Hoffman is shown almost throughout the hour and a half in his signature disheveled appearance, often with a two- or three-day growth of hair on his face and a who-cares attitude about his clothing-which is fine since he works with a bunch of young computer nerds as a web designer. Showing up at work surprisingly soon after his wife's death, he seem unable fully to accept the tragedy, particularly since he refuses to open a sealed envelope containing a final letter written to Wilson by the woman. Given time off from his job, he becomes addicted to sniffing gasoline, which he buys repeatedly in 2-gallon cans from a suspicious proprietor in his town of Prescott, Arkansas. Announcing to a visitor, who smells gas, that he is building remote-control model planes, he makes good on his lie by buying a model and winds up at a model boat competition with a rube-like friend, Denny (Jack Kehler).

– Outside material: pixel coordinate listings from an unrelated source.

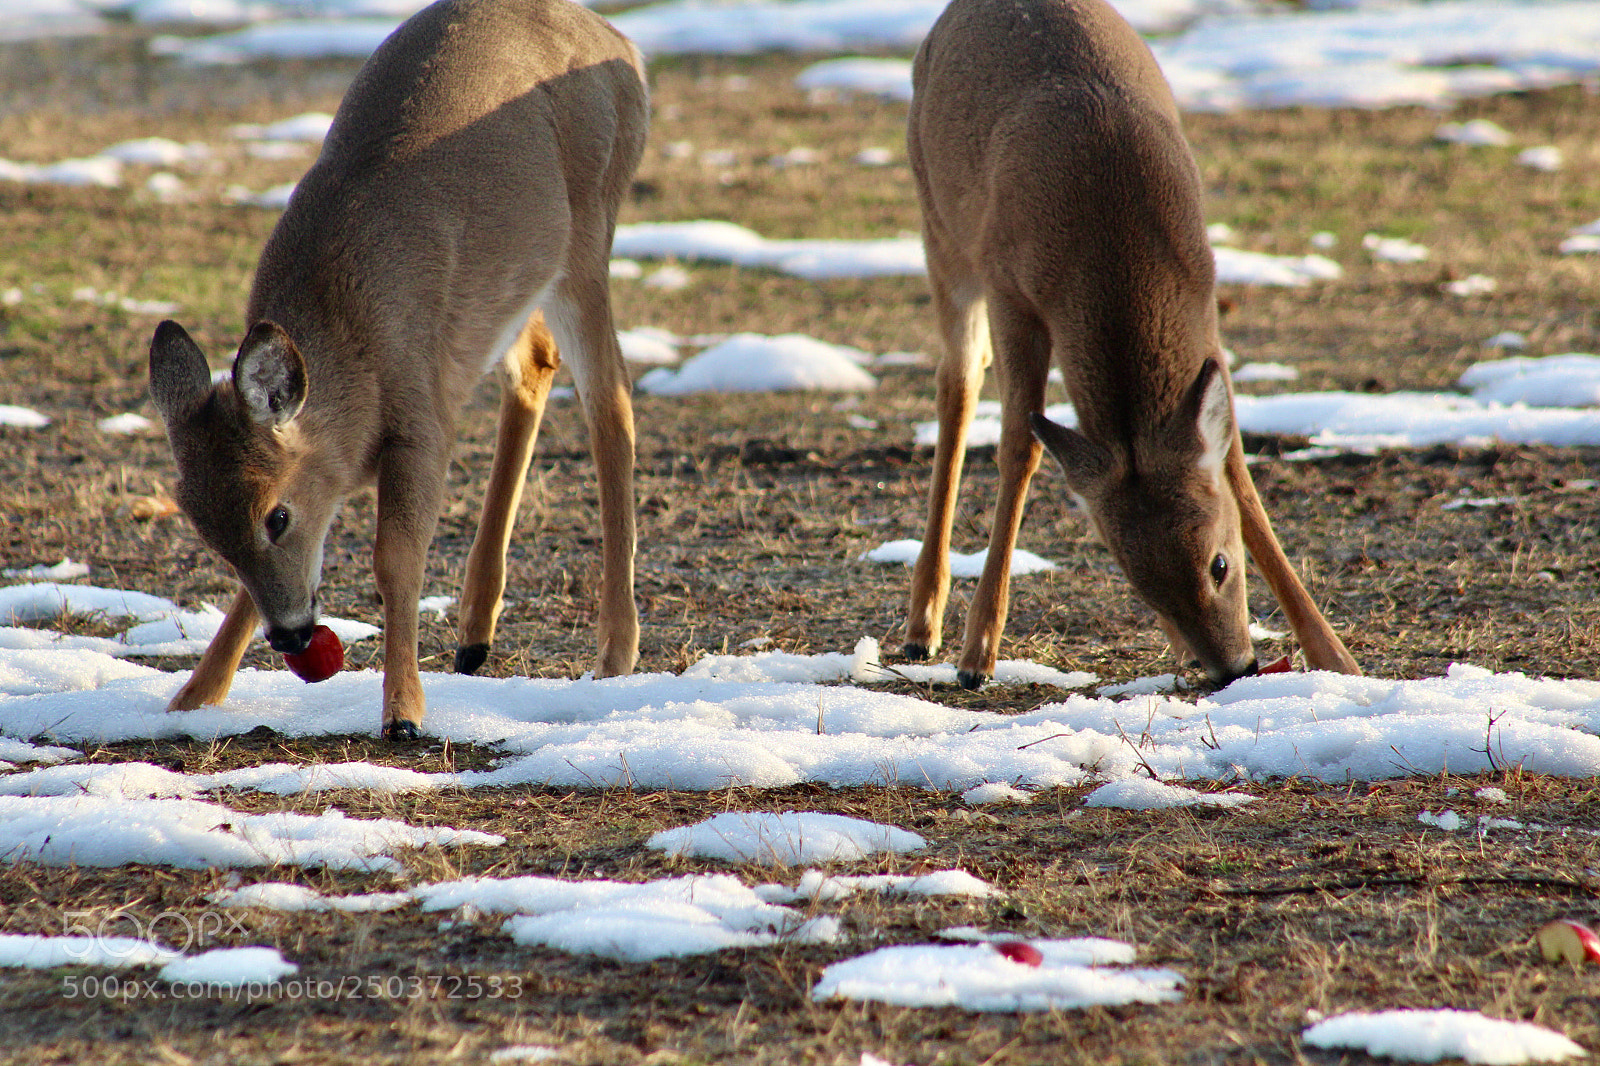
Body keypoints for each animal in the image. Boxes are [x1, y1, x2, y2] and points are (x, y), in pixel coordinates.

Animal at [147, 0, 647, 739]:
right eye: (206, 529)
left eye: (277, 516)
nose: (292, 636)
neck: (347, 342)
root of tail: (622, 43)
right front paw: (194, 695)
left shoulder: (422, 420)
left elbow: (397, 561)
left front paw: (404, 713)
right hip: (516, 289)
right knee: (536, 362)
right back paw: (475, 632)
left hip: (588, 233)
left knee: (610, 399)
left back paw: (615, 650)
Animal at [901, 0, 1360, 689]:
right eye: (1139, 585)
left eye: (1219, 564)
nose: (1234, 667)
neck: (1112, 241)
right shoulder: (1012, 291)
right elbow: (1019, 449)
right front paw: (978, 652)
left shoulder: (1205, 302)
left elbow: (1235, 466)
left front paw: (1335, 656)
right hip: (941, 235)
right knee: (956, 384)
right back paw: (922, 626)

Peopple have many methods for coping with tragedy, and "Love Liza" explores the extreme way one man from Middle America operates, or more accurately fails to deal within normal boundaries with his loss. Hoffman performs in the role of a person who despite his off-the-wall reaction is never less than believable, while Kathy Bates, as the mother of the dead woman who on the surface appears to comfort her bereaved son-in-law, is going through no small crisis herself. Anyone who has loved and lost can understand how irritating well-wishers can be with their insincere "I'm here for you" sympathies, but really, nobody can put together the pieces of a psychologically fragmented person but the man himself. Jim O'Rourke's almost ubiquitous sound track seems to mimic the silliness of the bereaved who like a little kid takes to sleeping on the floor, grooving on model boats and planes, and in a couple of instances even helping to corrupt a couple of pre-teens by giving them rags soaked in gasoline for them to sniff. By avoiding commercial glitz, Todd Louiso succeeds in getting under the skin of an individual in crisis.